== EXERCÍCIO PROPOSTO A ==
Troque "scientific name" por "binomial name" em todos os registos e reescreva-os sem qualquer outra alteração. Deixe as imagens fora da resposta.

== TEXTO SELECIONADO ==
▼▼▼
No caso em apreço o IS liquidado a todos os autores era superior a € 250,00,mas inferior a € 500,00 pelo que foi dividido em 2 prestações com pagamento voluntário em Abril e Novembro de 2013, de acordo com o disposto na alínea b) do nº 1 do artigo 120º do CIMI, aplicável por força do artigo 67º nº 2 do CIS. Deste modo e apesar da natureza una e indivisível do acto de liquidação, o prazo de impugnação de 90 dias só poderá ser contado a partir do términus do prazo de pagamento voluntário da última prestação, no caso concreto a partir de 30 de Novembro de 2013.
Acompanhamos o já decidido sobre esta matéria em variadíssimos acórdãos do Centro de Arbitragem e concluímos pela improcedência da excepção invocada.
Posto isto, consideramos que as partes têm personalidade e capacidade judiciárias, mostram-se legítimas e encontram-se regularmente representadas de harmonia com os artigos 4º e 10ºnº2 do RJAT e artigo 1º da Portaria nº 112-A/2011, de 22 de Março.
▲▲▲
== DADOS DO EXERCÍCIO ==
▼▼▼
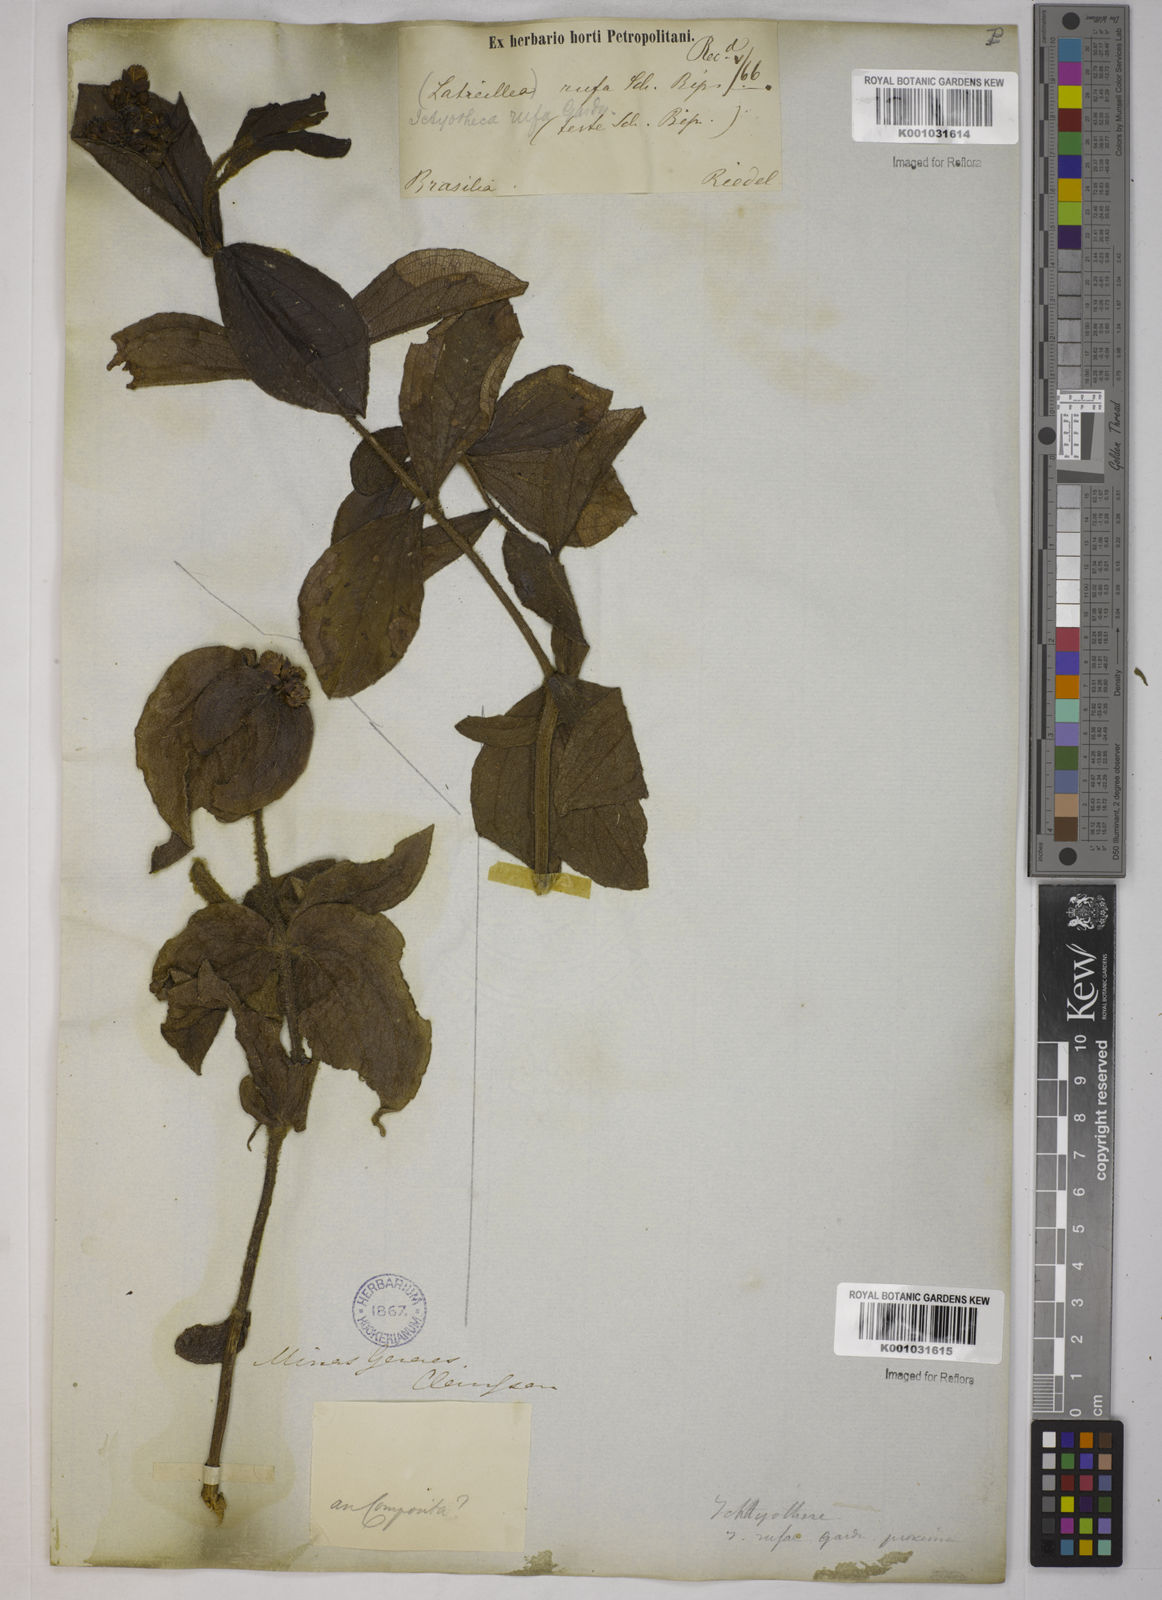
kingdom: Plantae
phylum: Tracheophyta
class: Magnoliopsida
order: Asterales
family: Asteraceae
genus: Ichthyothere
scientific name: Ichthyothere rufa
▲▲▲
== EXERCÍCIO PROPOSTO B ==
Reproduza fielmente o trecho do texto selecionado que começa em "Posto isto, consideramos" e continua até "22 de Março.".

== RESOLUÇÃO DO EXERCÍCIO A ==
kingdom: Plantae
phylum: Tracheophyta
class: Magnoliopsida
order: Asterales
family: Asteraceae
genus: Ichthyothere
binomial name: Ichthyothere rufa

== RESOLUÇÃO DO EXERCÍCIO B ==
Posto isto, consideramos que as partes têm personalidade e capacidade judiciárias, mostram-se legítimas e encontram-se regularmente representadas de harmonia com os artigos 4º e 10ºnº2 do RJAT e artigo 1º da Portaria nº 112-A/2011, de 22 de Março.